Le retour triomphal et la soif de domination
À Lisbonne, c’est l’euphorie. Vasco de Gama est couvert d’honneurs, nommé Amiral des Indes, et anobli. Pourtant, l’aventure n’en est qu’à ses débuts. Le roi veut plus : établir des comptoirs, imposer la domination portugaise.
En 1502, de Gama repart à la tête de 20 navires. Cette fois, fini les négociations hésitantes. Il bombarde Calicut, impose des traités, prend des otages, installe des garnisons à Cochin et Cannanore. Les Portugais inaugurent ainsi une nouvelle ère : celle de l’empire maritime européen en Asie.
Mais l’homme derrière la légende reste complexe. Vasco de Gama, héros pour Lisbonne, est vu en Orient comme un conquérant brutal. Sa deuxième expédition laisse derrière elle un sillage de violence. Pendant vingt ans, il se retire, riche et puissant, tandis que le Portugal bâtit un empire sur les mers.
Un dernier voyage et l’héritage de Vasco de Gama
En 1524, vieux et malade, Vasco de Gama accepte une dernière mission. Nommé vice-roi des Indes par Jean III, il est chargé de remettre de l’ordre dans des colonies rongées par la corruption. Mais le temps l’a usé. À peine débarqué à Cochin, il meurt à Noël, le 24 décembre 1524.
Son corps, d’abord enterré sur place, est rapatrié en 1539 au Portugal, où il repose aujourd’hui au monastère des Hiéronymites, à Lisbonne. Son nom reste gravé non seulement dans les monuments - comme le pont Vasco de Gama inauguré en 1998 à Lisbonne - mais dans la mémoire mondiale.

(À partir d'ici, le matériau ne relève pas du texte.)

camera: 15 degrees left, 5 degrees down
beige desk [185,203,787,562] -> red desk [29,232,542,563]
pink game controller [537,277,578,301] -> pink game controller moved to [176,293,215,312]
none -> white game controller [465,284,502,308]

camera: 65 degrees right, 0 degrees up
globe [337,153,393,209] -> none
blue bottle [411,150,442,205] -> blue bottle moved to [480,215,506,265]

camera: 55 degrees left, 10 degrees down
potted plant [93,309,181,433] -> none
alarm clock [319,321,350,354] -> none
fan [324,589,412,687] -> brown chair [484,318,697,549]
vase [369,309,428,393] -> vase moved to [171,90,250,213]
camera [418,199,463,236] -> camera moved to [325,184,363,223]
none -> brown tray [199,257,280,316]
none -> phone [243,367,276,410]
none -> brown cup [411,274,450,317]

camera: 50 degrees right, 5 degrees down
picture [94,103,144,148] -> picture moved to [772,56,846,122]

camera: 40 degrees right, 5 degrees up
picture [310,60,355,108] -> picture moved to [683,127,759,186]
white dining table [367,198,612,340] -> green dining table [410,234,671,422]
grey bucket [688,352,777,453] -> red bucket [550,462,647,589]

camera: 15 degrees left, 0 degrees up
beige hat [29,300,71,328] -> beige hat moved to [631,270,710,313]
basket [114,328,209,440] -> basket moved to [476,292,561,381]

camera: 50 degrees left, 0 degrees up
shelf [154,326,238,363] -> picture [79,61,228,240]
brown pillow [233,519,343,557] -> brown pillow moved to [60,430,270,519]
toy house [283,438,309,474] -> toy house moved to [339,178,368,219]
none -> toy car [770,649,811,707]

L’exploit de Vasco de Gama a transformé l’histoire : il a déplacé le centre de gravité du commerce mondial, déclenché la compétition entre puissances européennes et ouvert un chapitre de conquêtes, mais aussi d’échanges et de métissages culturels. Derrière l’audace se cache aussi l’ombre : celle de la violence, de la domination, de l’intrusion européenne en Asie.
Cinq siècles plus tard, Vasco de Gama fascine toujours. Héros pour les uns, prédateur pour les autres, il incarne l’ambivalence de l’âge des découvertes : un monde qui s’élargit à coups d’exploits - et de ruptures.